#### RECORD EXCERPTS ####

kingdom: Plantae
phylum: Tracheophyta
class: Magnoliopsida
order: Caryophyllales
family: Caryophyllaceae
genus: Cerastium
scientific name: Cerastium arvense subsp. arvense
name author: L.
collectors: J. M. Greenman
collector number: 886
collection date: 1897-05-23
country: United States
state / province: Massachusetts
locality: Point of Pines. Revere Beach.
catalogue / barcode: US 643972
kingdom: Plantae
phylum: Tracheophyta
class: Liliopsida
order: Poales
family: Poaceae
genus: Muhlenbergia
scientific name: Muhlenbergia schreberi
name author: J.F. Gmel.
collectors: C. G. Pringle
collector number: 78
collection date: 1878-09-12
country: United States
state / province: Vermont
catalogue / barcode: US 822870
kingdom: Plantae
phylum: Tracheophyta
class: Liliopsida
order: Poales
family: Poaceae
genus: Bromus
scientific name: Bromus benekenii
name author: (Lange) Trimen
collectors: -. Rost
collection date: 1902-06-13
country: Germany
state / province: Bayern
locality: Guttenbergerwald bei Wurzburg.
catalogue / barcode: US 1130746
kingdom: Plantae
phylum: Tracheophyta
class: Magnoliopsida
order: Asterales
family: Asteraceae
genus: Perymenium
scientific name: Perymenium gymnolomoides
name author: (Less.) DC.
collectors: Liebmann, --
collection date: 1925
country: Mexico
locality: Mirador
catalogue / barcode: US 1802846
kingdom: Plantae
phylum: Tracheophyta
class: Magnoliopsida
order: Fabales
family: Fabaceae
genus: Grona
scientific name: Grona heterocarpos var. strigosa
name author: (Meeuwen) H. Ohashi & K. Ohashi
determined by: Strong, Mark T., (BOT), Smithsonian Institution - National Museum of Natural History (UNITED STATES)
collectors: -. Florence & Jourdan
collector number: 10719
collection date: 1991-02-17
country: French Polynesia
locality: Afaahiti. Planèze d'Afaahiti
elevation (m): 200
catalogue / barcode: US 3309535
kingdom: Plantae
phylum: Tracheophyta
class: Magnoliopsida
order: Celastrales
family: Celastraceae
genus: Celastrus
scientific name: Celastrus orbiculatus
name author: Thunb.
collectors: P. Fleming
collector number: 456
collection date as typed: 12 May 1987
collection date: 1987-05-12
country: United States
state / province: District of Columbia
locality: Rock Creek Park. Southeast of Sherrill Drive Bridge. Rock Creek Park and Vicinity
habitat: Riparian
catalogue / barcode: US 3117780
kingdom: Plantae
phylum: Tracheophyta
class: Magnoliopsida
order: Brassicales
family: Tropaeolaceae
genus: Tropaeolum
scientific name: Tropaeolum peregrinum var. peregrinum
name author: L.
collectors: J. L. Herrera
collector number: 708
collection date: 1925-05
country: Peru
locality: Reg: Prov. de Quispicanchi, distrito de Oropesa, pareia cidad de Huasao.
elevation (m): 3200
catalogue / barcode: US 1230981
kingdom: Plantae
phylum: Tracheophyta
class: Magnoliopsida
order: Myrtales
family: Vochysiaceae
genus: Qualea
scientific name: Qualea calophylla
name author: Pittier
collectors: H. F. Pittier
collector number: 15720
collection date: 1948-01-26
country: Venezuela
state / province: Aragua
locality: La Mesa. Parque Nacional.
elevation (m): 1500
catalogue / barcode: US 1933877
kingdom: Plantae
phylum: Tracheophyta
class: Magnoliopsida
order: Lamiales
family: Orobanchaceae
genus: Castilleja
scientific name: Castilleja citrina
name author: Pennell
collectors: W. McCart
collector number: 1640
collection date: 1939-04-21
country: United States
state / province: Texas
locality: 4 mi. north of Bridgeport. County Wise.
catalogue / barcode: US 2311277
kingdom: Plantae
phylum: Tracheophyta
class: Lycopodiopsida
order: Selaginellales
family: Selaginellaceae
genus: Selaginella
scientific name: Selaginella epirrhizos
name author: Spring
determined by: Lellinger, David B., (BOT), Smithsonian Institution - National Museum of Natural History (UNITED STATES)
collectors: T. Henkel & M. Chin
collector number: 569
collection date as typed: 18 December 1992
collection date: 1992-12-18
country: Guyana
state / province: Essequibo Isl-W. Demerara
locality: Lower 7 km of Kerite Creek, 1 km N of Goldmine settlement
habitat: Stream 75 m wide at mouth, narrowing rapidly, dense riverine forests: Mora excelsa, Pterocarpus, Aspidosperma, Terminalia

####

* **WRITTEN PROBLEM**: Copy every line of the listing above, leaving each character as it appears.

* **PROBLEM SOLUTION**:
kingdom: Plantae
phylum: Tracheophyta
class: Magnoliopsida
order: Caryophyllales
family: Caryophyllaceae
genus: Cerastium
scientific name: Cerastium arvense subsp. arvense
name author: L.
collectors: J. M. Greenman
collector number: 886
collection date: 1897-05-23
country: United States
state / province: Massachusetts
locality: Point of Pines. Revere Beach.
catalogue / barcode: US 643972
kingdom: Plantae
phylum: Tracheophyta
class: Liliopsida
order: Poales
family: Poaceae
genus: Muhlenbergia
scientific name: Muhlenbergia schreberi
name author: J.F. Gmel.
collectors: C. G. Pringle
collector number: 78
collection date: 1878-09-12
country: United States
state / province: Vermont
catalogue / barcode: US 822870
kingdom: Plantae
phylum: Tracheophyta
class: Liliopsida
order: Poales
family: Poaceae
genus: Bromus
scientific name: Bromus benekenii
name author: (Lange) Trimen
collectors: -. Rost
collection date: 1902-06-13
country: Germany
state / province: Bayern
locality: Guttenbergerwald bei Wurzburg.
catalogue / barcode: US 1130746
kingdom: Plantae
phylum: Tracheophyta
class: Magnoliopsida
order: Asterales
family: Asteraceae
genus: Perymenium
scientific name: Perymenium gymnolomoides
name author: (Less.) DC.
collectors: Liebmann, --
collection date: 1925
country: Mexico
locality: Mirador
catalogue / barcode: US 1802846
kingdom: Plantae
phylum: Tracheophyta
class: Magnoliopsida
order: Fabales
family: Fabaceae
genus: Grona
scientific name: Grona heterocarpos var. strigosa
name author: (Meeuwen) H. Ohashi & K. Ohashi
determined by: Strong, Mark T., (BOT), Smithsonian Institution - National Museum of Natural History (UNITED STATES)
collectors: -. Florence & Jourdan
collector number: 10719
collection date: 1991-02-17
country: French Polynesia
locality: Afaahiti. Planèze d'Afaahiti
elevation (m): 200
catalogue / barcode: US 3309535
kingdom: Plantae
phylum: Tracheophyta
class: Magnoliopsida
order: Celastrales
family: Celastraceae
genus: Celastrus
scientific name: Celastrus orbiculatus
name author: Thunb.
collectors: P. Fleming
collector number: 456
collection date as typed: 12 May 1987
collection date: 1987-05-12
country: United States
state / province: District of Columbia
locality: Rock Creek Park. Southeast of Sherrill Drive Bridge. Rock Creek Park and Vicinity
habitat: Riparian
catalogue / barcode: US 3117780
kingdom: Plantae
phylum: Tracheophyta
class: Magnoliopsida
order: Brassicales
family: Tropaeolaceae
genus: Tropaeolum
scientific name: Tropaeolum peregrinum var. peregrinum
name author: L.
collectors: J. L. Herrera
collector number: 708
collection date: 1925-05
country: Peru
locality: Reg: Prov. de Quispicanchi, distrito de Oropesa, pareia cidad de Huasao.
elevation (m): 3200
catalogue / barcode: US 1230981
kingdom: Plantae
phylum: Tracheophyta
class: Magnoliopsida
order: Myrtales
family: Vochysiaceae
genus: Qualea
scientific name: Qualea calophylla
name author: Pittier
collectors: H. F. Pittier
collector number: 15720
collection date: 1948-01-26
country: Venezuela
state / province: Aragua
locality: La Mesa. Parque Nacional.
elevation (m): 1500
catalogue / barcode: US 1933877
kingdom: Plantae
phylum: Tracheophyta
class: Magnoliopsida
order: Lamiales
family: Orobanchaceae
genus: Castilleja
scientific name: Castilleja citrina
name author: Pennell
collectors: W. McCart
collector number: 1640
collection date: 1939-04-21
country: United States
state / province: Texas
locality: 4 mi. north of Bridgeport. County Wise.
catalogue / barcode: US 2311277
kingdom: Plantae
phylum: Tracheophyta
class: Lycopodiopsida
order: Selaginellales
family: Selaginellaceae
genus: Selaginella
scientific name: Selaginella epirrhizos
name author: Spring
determined by: Lellinger, David B., (BOT), Smithsonian Institution - National Museum of Natural History (UNITED STATES)
collectors: T. Henkel & M. Chin
collector number: 569
collection date as typed: 18 December 1992
collection date: 1992-12-18
country: Guyana
state / province: Essequibo Isl-W. Demerara
locality: Lower 7 km of Kerite Creek, 1 km N of Goldmine settlement
habitat: Stream 75 m wide at mouth, narrowing rapidly, dense riverine forests: Mora excelsa, Pterocarpus, Aspidosperma, Terminalia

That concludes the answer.